▶ Exercise data
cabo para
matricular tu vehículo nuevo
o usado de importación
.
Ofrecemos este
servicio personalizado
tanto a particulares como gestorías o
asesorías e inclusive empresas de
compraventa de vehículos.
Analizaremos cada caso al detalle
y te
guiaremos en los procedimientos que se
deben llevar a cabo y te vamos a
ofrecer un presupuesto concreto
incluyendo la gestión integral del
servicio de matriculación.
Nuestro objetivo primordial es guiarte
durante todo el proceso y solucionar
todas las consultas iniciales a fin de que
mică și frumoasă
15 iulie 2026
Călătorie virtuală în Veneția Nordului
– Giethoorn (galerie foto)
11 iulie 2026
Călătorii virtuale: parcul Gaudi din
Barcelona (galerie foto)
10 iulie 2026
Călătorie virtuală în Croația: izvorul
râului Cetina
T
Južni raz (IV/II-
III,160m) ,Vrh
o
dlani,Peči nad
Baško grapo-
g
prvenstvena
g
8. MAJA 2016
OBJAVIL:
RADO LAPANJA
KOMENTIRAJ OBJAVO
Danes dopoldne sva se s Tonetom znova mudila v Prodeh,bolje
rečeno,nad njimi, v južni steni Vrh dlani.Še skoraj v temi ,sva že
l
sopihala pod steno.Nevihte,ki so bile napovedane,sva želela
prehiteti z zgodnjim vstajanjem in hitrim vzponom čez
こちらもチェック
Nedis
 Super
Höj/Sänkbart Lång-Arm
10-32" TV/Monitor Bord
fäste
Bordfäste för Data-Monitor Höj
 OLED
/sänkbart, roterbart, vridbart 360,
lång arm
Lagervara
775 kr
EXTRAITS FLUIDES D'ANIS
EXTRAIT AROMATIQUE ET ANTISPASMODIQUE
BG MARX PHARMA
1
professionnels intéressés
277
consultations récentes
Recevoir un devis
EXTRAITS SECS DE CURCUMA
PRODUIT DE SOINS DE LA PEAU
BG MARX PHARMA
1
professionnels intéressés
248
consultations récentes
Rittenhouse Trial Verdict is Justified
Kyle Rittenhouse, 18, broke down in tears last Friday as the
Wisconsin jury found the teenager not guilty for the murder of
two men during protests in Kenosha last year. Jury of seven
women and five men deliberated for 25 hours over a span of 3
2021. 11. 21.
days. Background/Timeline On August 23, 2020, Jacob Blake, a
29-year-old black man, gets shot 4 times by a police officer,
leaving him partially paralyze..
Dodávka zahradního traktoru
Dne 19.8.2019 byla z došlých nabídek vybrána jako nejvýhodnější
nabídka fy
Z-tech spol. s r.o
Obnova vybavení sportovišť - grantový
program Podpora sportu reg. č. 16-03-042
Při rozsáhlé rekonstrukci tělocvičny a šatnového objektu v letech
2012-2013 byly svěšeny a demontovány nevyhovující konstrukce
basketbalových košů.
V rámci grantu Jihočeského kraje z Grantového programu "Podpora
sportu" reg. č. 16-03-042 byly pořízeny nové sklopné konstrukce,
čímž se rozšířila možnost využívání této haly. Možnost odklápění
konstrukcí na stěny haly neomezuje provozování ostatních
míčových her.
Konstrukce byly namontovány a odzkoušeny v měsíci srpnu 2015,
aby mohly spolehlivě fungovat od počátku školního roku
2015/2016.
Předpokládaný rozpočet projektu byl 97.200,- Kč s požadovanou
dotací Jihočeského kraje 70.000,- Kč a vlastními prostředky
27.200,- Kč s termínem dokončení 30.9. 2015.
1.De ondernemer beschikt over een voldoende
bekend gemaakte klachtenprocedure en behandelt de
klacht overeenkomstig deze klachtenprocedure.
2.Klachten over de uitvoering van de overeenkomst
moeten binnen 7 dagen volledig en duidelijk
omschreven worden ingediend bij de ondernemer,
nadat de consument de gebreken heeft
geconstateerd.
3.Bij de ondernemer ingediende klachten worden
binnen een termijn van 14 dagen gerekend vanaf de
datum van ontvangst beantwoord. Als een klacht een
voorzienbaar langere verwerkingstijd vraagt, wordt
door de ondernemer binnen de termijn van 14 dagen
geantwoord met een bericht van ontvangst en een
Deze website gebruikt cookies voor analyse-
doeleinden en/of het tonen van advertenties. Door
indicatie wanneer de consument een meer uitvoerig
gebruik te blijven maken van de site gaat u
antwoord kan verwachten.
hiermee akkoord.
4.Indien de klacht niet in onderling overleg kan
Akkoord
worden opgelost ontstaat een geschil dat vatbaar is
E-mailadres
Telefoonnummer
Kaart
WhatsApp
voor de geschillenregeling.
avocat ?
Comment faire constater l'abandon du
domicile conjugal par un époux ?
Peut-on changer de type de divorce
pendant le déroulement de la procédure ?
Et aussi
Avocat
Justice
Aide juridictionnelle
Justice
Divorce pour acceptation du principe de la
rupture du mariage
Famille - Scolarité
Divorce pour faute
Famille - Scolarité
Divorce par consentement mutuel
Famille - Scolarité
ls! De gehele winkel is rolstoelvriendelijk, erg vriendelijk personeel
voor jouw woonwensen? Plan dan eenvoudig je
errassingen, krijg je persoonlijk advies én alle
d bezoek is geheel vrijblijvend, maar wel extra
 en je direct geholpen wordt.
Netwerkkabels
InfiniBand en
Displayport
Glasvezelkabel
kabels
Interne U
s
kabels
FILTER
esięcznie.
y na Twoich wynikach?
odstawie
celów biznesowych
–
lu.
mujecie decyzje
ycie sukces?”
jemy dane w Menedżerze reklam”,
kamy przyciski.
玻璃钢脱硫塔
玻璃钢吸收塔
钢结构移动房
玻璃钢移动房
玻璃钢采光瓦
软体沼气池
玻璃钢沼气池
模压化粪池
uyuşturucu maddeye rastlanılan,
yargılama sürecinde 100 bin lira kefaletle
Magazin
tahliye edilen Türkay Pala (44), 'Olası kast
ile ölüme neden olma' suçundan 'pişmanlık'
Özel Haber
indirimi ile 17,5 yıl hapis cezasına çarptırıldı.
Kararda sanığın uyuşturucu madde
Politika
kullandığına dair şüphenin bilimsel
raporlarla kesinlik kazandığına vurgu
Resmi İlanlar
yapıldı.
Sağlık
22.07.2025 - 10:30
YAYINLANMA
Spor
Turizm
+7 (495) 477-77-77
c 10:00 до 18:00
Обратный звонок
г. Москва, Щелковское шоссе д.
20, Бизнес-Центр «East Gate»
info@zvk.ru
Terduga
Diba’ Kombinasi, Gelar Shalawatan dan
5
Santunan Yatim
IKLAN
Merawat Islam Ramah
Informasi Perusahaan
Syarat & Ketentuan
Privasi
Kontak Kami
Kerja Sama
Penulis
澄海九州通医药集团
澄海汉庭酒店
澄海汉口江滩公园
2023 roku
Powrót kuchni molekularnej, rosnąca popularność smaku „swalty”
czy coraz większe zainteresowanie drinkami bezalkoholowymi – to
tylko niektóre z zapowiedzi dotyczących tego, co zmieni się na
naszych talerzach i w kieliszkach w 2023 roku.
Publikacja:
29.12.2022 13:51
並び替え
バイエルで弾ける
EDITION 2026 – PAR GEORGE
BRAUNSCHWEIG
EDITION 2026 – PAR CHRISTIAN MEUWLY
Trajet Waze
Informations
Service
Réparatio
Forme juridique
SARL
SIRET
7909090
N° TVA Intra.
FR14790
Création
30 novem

▶ Aim of the exercise
Using the records above, report each line that contains the word "byly" by copying it.

▶ Response to the task
2012-2013 byly svěšeny a demontovány nevyhovující konstrukce
sportu" reg. č. 16-03-042 byly pořízeny nové sklopné konstrukce,
Konstrukce byly namontovány a odzkoušeny v měsíci srpnu 2015,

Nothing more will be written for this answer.